Rating: ***. Available on DVD
Night of the Lepus (1972) The 1970s was a decade typified by nature-run-amok environmental horror films, when everything that could walk, crawl, fly or swim was out to kill us. Night of the Lepus presented one of the unlikeliest of culprits – giant killer bunnies. As silly as this appeared, the film’s biggest problem is that it takes itself so seriously. Despite the acting talents of Janet Leigh, Rory Calhoun and DeForest Kelley, it’s difficult to tell the cardboard characters apart from one another. Since the people and supersized rodents never occupy the same frame, we have no sense of scale. Instead, we’re treated to multiple scenes with reaction shots of terrified humans, interspersed with shots of rabbits hopping around. It’s too dull to work as an unintentional comedy, and even with a running time of 88 minutes, it’s a tad overlong. Maybe the best thing that can be said about the movie is that it was ahead of its time. Night of the Lepus seems to envisage the Syfy channel’s endless lineup of preposterous mutant animal invasion flicks by several decades. If that was the case, the filmmakers were downright prescient.
Rating: **. Available on DVD.
__________________________________________________
YOUR TASK:
According to the movie review, what kind of creature is the culprit in Night of the Lepus? Please answer using only the movie review, without outside sources.
__________________________________________________
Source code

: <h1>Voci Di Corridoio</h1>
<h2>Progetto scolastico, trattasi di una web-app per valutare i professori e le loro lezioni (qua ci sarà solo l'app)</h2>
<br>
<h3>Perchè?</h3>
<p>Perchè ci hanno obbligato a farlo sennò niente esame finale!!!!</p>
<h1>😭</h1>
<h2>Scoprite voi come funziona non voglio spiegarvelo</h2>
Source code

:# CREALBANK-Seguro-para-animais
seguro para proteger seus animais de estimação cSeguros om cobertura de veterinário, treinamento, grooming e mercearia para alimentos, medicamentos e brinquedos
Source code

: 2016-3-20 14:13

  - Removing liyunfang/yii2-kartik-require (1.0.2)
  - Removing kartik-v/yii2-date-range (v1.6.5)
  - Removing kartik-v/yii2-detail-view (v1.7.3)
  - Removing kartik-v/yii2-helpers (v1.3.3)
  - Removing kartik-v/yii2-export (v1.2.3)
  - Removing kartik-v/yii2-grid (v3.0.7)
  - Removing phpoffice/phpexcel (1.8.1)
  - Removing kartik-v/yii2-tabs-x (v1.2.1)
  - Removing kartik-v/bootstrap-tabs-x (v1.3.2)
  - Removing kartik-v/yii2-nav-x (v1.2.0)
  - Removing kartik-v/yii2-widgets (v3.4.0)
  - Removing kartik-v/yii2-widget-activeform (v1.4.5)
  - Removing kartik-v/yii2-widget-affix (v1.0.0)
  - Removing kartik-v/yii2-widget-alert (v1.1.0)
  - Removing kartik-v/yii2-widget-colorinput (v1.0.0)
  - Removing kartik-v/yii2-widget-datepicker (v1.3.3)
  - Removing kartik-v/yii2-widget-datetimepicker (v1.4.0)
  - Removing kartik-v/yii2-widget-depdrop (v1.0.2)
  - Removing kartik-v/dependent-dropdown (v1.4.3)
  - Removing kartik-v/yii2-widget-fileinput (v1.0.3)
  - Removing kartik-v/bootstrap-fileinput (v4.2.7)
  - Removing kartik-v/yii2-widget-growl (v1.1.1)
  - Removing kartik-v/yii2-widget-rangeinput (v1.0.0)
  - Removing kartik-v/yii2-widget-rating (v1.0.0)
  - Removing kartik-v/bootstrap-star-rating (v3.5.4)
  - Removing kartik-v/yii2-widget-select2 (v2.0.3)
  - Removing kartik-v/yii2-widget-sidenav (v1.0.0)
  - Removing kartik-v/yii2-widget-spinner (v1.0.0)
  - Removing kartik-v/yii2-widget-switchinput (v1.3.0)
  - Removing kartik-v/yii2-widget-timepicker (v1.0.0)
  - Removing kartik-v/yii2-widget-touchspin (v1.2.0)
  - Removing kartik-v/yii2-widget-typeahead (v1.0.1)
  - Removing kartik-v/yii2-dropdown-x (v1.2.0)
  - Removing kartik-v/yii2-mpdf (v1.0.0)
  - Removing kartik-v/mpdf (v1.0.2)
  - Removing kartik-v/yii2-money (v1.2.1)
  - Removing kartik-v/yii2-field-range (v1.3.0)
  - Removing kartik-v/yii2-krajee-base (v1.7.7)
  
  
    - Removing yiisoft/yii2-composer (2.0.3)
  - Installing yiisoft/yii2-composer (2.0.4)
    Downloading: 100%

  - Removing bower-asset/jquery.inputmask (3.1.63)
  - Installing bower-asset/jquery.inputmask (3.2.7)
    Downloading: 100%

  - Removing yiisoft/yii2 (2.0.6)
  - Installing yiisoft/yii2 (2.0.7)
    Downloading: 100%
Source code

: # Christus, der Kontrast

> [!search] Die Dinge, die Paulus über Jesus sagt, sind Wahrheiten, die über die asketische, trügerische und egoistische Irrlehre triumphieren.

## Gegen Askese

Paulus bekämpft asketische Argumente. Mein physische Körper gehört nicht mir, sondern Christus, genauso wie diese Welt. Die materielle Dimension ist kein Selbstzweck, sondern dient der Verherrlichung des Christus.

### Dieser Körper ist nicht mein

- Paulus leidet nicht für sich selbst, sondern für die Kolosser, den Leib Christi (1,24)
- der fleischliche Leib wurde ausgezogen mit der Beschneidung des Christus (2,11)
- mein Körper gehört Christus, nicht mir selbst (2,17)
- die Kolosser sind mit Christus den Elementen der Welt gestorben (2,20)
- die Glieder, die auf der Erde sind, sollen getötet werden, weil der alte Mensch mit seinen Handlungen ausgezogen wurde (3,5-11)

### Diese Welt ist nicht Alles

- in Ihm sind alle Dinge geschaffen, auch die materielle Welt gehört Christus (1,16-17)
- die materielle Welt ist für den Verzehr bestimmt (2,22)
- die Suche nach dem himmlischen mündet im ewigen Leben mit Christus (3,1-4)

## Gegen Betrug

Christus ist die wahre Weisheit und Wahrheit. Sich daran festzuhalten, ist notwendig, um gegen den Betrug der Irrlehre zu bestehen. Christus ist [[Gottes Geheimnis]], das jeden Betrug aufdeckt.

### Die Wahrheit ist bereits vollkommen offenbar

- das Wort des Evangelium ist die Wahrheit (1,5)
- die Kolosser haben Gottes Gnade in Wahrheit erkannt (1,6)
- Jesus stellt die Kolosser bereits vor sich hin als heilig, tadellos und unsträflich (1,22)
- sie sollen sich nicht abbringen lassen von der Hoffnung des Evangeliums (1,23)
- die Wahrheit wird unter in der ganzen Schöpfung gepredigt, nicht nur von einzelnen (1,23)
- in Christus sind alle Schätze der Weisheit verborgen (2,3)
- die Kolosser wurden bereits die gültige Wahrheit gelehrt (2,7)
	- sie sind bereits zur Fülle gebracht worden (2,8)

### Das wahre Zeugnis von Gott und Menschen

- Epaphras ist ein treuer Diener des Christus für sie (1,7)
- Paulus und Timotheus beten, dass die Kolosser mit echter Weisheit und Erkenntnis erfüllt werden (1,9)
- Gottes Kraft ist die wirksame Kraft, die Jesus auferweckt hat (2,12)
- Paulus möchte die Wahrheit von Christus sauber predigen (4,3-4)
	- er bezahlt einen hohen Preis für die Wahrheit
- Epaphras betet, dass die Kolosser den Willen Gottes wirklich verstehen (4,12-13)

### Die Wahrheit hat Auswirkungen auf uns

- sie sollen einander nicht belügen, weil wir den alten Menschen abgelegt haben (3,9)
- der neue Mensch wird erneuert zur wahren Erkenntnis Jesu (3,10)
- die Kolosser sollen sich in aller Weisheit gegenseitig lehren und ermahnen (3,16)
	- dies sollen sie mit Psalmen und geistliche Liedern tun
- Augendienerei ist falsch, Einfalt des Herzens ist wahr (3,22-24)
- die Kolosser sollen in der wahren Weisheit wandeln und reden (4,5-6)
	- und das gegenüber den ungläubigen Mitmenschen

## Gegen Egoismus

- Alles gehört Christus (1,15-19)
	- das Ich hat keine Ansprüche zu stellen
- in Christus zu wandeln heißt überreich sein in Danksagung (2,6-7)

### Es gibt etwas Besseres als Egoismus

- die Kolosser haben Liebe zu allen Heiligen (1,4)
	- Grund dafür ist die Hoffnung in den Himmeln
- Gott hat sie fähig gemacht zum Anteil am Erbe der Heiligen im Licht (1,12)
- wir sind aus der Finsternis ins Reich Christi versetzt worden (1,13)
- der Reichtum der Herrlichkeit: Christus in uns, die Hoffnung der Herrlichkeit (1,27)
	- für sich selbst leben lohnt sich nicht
__________________________________________________
WORKED SOLUTION:
Giant killer bunnies.